Six Migrants and Their Descendants Who Made History: Yet Another Outtake from "Slouching Towards Utopia?: An Economic History of the Long Twentieth Century, 1870-2016"

“An Extraordinary Episode in the Economic Progress of Man!”: Yet Another Outtake from "Slouching Towards Utopia?: An Economic History of the Long Twentieth Century, 1870-1914"


Il Quarto Stato

“An Extraordinary Episode in the Economic Progress of Man!”

Yet all in all it is not possible to see the 1870-1914 making of the single global economy—and society—as anything other than an extraordinary and wonderful episode in the history of humanity. Looking back from 1919 on the optimistic, economists’ world that he had thought he had lived in up until the start of World War I in August 1914, John Maynard Keynes wrote, in his Keynes-centric upper-class-focused way:

What an extraordinary episode in the economic progress of man that age was which came to an end in August, 1914!... Conveniences, comforts, and amenities beyond the compass of the richest and most powerful monarchs of other ages. The inhabitant of London could order by telephone, sipping his morning tea in bed, the various products of the whole earth, in such quantity as he might see fit, and reasonably expect their early delivery upon his doorstep; he could at the same moment and by the same means adventure his wealth in the natural resources and new enterprises of any quarter of the world, and share, without exertion or even trouble, in their prospective fruits and advantages.... He could secure forthwith, if he wished it, cheap and comfortable means of transit to any country or climate....

But, most important of all, he regarded this state of affairs as normal, certain, and permanent, except in the direction of further improvement, and any deviation from it as aberrant, scandalous, and avoidable. The projects and politics of militarism and imperialism, of racial and cultural rivalries, of monopolies, restrictions, and exclusion, which were to play the serpent to this paradise, were little more than the amusements of his daily newspaper, and appeared to exercise almost no influence at all on the ordinary course of social and economic life, the internationalization of which was nearly complete in practice…

And for those who were not part of the British upper class, it was still the case that the world on the eve of World War I was more prosperous and less inhuman than it had ever been before.

Yet turning this potential, and to a substantial degree actual, progress into a move in the direction of utopia really did require that humanity grow up—and not in the sense of Rudyard Kipling’s “White Man’s Burden” of European proconsuls using the maxim gun to tell everybody what to do.

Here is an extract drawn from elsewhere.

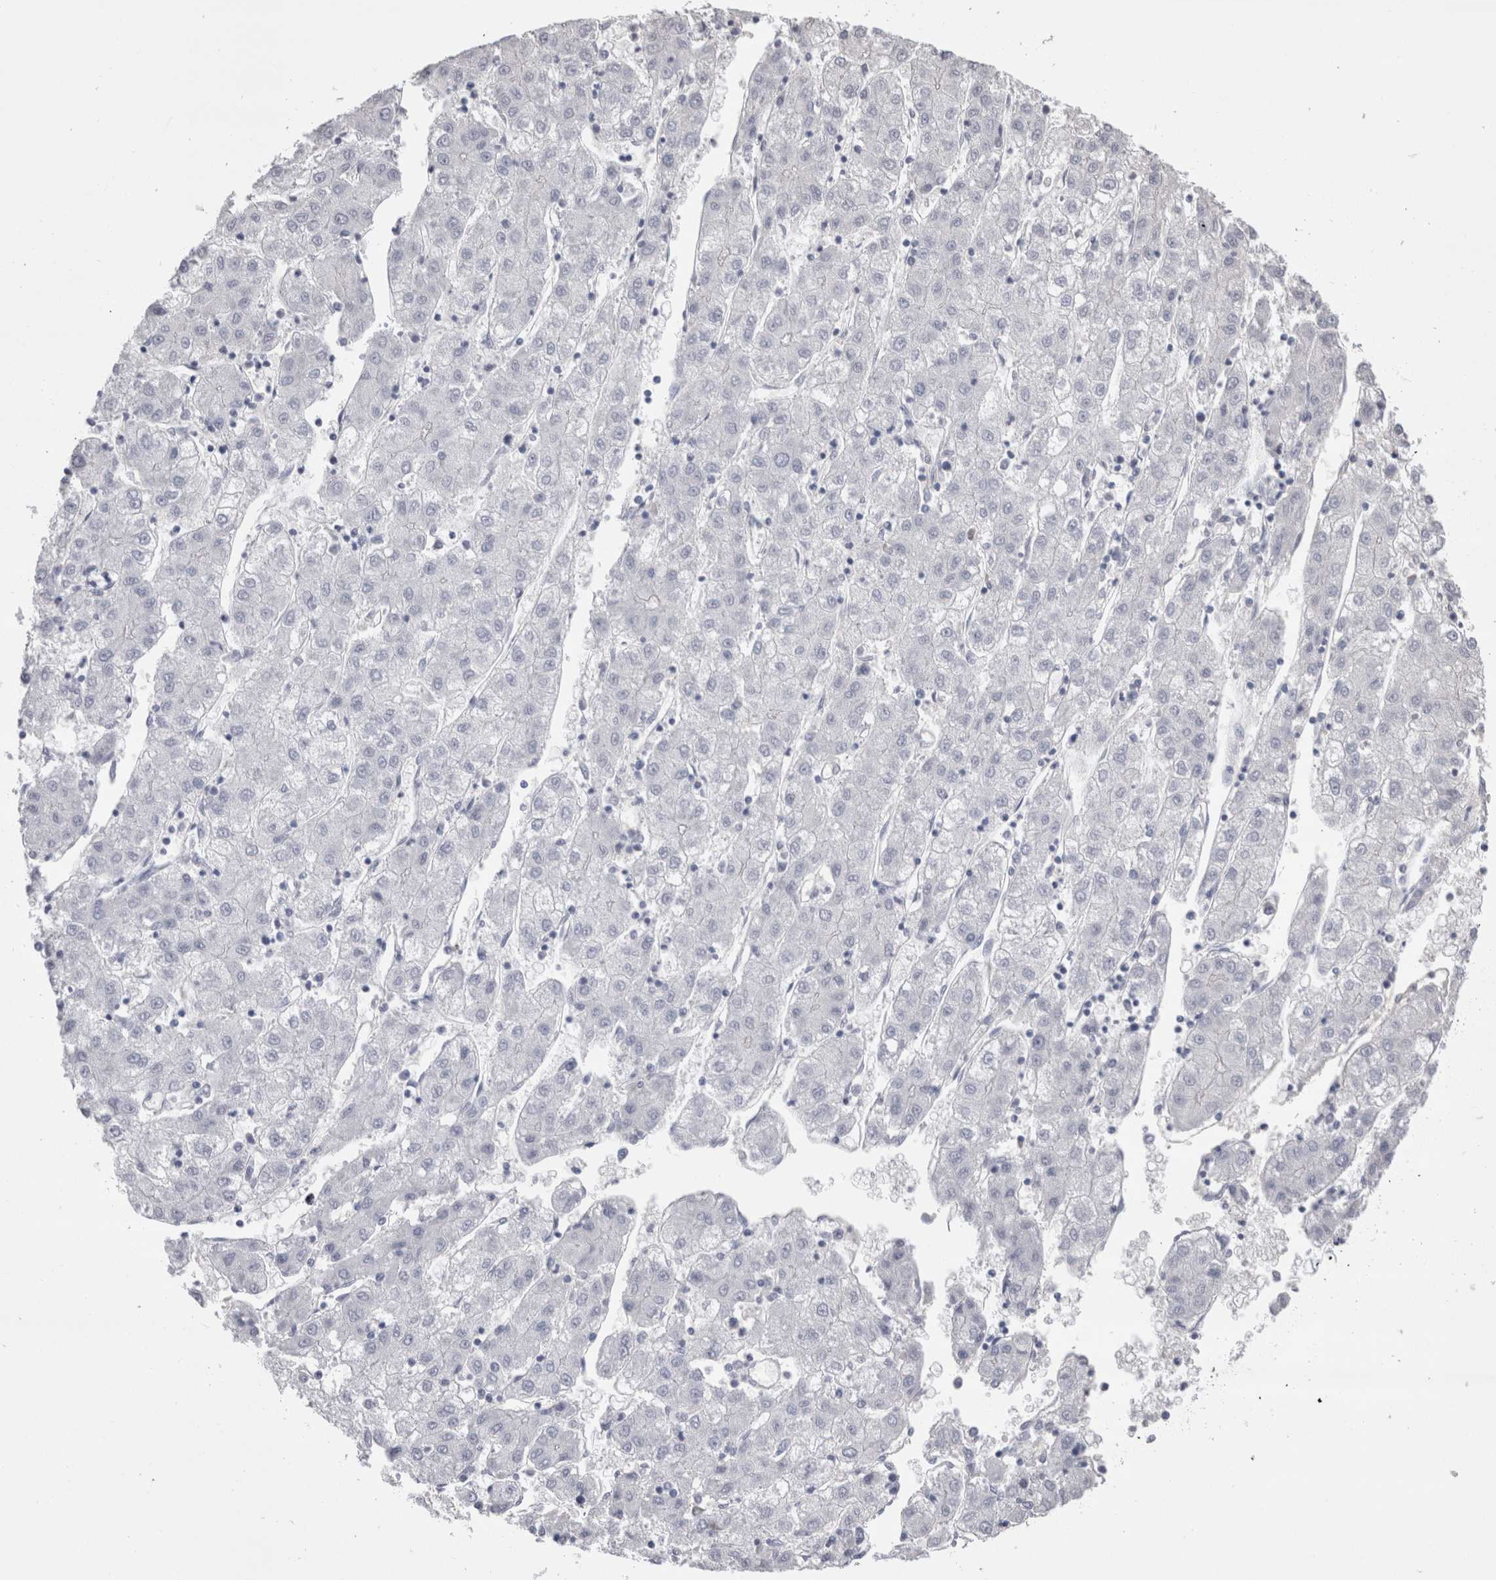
{"staining": {"intensity": "negative", "quantity": "none", "location": "none"}, "tissue": "liver cancer", "cell_type": "Tumor cells", "image_type": "cancer", "snomed": [{"axis": "morphology", "description": "Carcinoma, Hepatocellular, NOS"}, {"axis": "topography", "description": "Liver"}], "caption": "DAB immunohistochemical staining of human hepatocellular carcinoma (liver) shows no significant positivity in tumor cells.", "gene": "REG1A", "patient": {"sex": "male", "age": 72}}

Rather, it required what Norman Angell wanted to bring into being:

It is not we who are the “theorists”, if by “theorists” is meant the constructors of elaborate and deceptive theorems in this matter. It is our opponents, the military mystics.... What... makes these fantastic political doctrines possible... are a few false general conceptions... that nations are rival and struggling units, that military force is consequently the determining factor of their relative advantage; that enlargement of political frontiers is the supreme need, and so on. And the revision of these fundamental conceptions will... be the work of individual men. States do not think. It is the men who form the states who think...

Was humanity growing up? In the final analysis, even Rudyard Kipling did not think so. Let us give the mic again to him, writing on the occasion of Queen Victoria’s Diamond Jubilee in 1897:

God of our fathers, known of old/Lord of our far-flung battle-line,
Beneath whose awful Hand we hold/Dominion over palm and pine—
Lord God of Hosts, be with us yet/Lest we forget—lest we forget!

The tumult and the shouting dies/The Captains and the Kings depart:
Still stands Thine ancient sacrifice/An humble and a contrite heart.
Lord God of Hosts, be with us yet/Lest we forget—lest we forget!

Far-called, our navies melt away/On dune and headland sinks the fire:
Lo, all our pomp of yesterday/Is one with Nineveh and Tyre!
Judge of the Nations, spare us yet/Lest we forget—lest we forget!

If, drunk with sight of power, we loose/Wild tongues that have not Thee in awe,
Such boastings as the Gentiles use/Or lesser breeds without the Law—
Lord God of Hosts, be with us yet/Lest we forget—lest we forget!

For heathen heart that puts her trust/In reeking tube and iron shard,
All valiant dust that builds on dust/And guarding, calls not Thee to guard,
For frantic boast and foolish word—Thy mercy on Thy People, Lord!

One task that Kipling is accomplishing in this poem is the reversal of the European/non-European civilization/barbarism trope. In the same way as Joseph Conrad’s protagonist in Heart of Darkness travels up the Congo River into a land that is supposed to be the heart of darkness and yet finds that the true heart of darkness is the heart of European colonizer Kurtz, so the “heathen heart” is he who puts his trust in modern European industrial military technology, and the “lesser breeds without the Law” are German and Russian imperial policymakers who fear God not—and whom Kipling fears that the British policymakers are becoming. Perhaps the best paraphrase of the poem is: We here in Britain have great power; with great power comes great responsibility.

And if the 1870-1914 wave of imperial conquest had not taught everybody that humanity had not grown up, come 1914 the start of World War I would do do the teaching.